> Task list
1) Reproduce verbatim the portion of the outcome measures section starting at "Douleur Neuropathique-4 (DN-4)" and ending at "neuropathic pain [15].".
2) Render the following sentence from the outcome measures section into Spanish: "Patients are asked to rate their pain between 0 and 10."

> Document section
○ ○ ○ ○ ○ ○ ○

2.3. Outcome Measures
The clinical and demographic data of all patients were recorded, including age, height, weight, duration of symptoms, medications used, any accompanying diseases, and dermatomal levels of complaints. The Numeric Rating Scale was employed to evaluate the intensity of pain, while the DN-4 (Douleur Neuropathique-4) questionnaire was utilized to ascertain the presence of neuropathic pain.
Numeric rating scale (NRS): The NRS is a frequently used method for measuring pain severity and monitoring progress. The scale comprises 11 points, ranging from 0 for no pain to 10 for the most severe possible pain. Patients are asked to rate their pain between 0 and 10.
Douleur Neuropathique-4 (DN-4) Questionnaire: The DN-4 questionnaire is a simple and rapid-to-administer diagnostic tool employed for the identification and assessment of neuropathic pain. Neuropathic pain-related 10 items were grouped under 4 questions. 7 items are derived from the patient’s description of their pain, while 3 items are based on the sensory examination conducted by the clinician [15]. A score of 4 or more suggests the presence of neuropathic pain [15].

○ ○ ○ ○ ○ ○ ○

> Information provided
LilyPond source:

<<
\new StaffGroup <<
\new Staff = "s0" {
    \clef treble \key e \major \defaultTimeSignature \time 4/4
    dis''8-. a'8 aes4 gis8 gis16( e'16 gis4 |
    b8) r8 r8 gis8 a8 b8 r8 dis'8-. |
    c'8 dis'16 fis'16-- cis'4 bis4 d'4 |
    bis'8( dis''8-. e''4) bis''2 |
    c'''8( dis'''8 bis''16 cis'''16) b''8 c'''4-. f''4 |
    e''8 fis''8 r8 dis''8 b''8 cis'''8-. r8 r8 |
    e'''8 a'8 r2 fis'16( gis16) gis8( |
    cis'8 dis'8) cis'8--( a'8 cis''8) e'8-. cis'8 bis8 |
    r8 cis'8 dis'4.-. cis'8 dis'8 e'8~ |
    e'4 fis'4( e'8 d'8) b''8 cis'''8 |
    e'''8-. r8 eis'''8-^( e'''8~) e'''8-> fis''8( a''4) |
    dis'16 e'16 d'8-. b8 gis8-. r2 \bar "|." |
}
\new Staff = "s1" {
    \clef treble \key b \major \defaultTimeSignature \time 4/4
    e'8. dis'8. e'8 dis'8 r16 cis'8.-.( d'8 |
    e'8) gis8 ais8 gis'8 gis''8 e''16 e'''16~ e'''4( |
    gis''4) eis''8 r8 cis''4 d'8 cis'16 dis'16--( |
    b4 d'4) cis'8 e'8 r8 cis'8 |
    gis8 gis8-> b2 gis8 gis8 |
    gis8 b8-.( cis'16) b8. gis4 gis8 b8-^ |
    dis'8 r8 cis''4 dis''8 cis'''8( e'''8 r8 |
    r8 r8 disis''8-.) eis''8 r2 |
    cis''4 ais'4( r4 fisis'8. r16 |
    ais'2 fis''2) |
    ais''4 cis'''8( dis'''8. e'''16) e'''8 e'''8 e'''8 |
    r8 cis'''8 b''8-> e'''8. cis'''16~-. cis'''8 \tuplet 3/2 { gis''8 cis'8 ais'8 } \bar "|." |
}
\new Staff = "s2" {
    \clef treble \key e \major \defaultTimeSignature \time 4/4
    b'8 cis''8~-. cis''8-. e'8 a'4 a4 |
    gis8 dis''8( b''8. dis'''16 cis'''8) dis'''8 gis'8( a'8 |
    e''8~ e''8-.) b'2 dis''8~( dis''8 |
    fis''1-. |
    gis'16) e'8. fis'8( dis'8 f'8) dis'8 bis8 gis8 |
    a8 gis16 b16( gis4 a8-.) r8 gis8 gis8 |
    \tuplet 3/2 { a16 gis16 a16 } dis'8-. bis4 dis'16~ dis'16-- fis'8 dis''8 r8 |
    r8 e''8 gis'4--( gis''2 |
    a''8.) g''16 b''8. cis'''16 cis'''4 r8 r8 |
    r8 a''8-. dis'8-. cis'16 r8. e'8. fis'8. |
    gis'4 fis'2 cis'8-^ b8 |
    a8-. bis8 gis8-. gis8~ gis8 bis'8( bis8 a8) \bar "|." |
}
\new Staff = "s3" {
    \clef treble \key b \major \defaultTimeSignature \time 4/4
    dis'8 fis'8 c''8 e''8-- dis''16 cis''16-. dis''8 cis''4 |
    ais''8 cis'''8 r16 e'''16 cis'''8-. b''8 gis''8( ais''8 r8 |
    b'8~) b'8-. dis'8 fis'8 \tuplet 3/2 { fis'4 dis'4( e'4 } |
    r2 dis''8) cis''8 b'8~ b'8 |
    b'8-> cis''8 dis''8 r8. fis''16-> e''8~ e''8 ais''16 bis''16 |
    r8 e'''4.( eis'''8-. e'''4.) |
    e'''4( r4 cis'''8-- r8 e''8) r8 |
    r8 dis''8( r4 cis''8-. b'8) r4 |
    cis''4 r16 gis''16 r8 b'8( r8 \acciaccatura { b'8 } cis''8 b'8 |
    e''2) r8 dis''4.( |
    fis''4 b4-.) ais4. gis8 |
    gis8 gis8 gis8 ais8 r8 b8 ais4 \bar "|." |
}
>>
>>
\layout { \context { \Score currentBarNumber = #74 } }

○ ○ ○ ○ ○ ○ ○

> Expected results
1)
Douleur Neuropathique-4 (DN-4) Questionnaire: The DN-4 questionnaire is a simple and rapid-to-administer diagnostic tool employed for the identification and assessment of neuropathic pain. Neuropathic pain-related 10 items were grouped under 4 questions. 7 items are derived from the patient’s description of their pain, while 3 items are based on the sensory examination conducted by the clinician [15]. A score of 4 or more suggests the presence of neuropathic pain [15].

2) Se solicita a los pacientes que califiquen su dolor entre 0 y 10.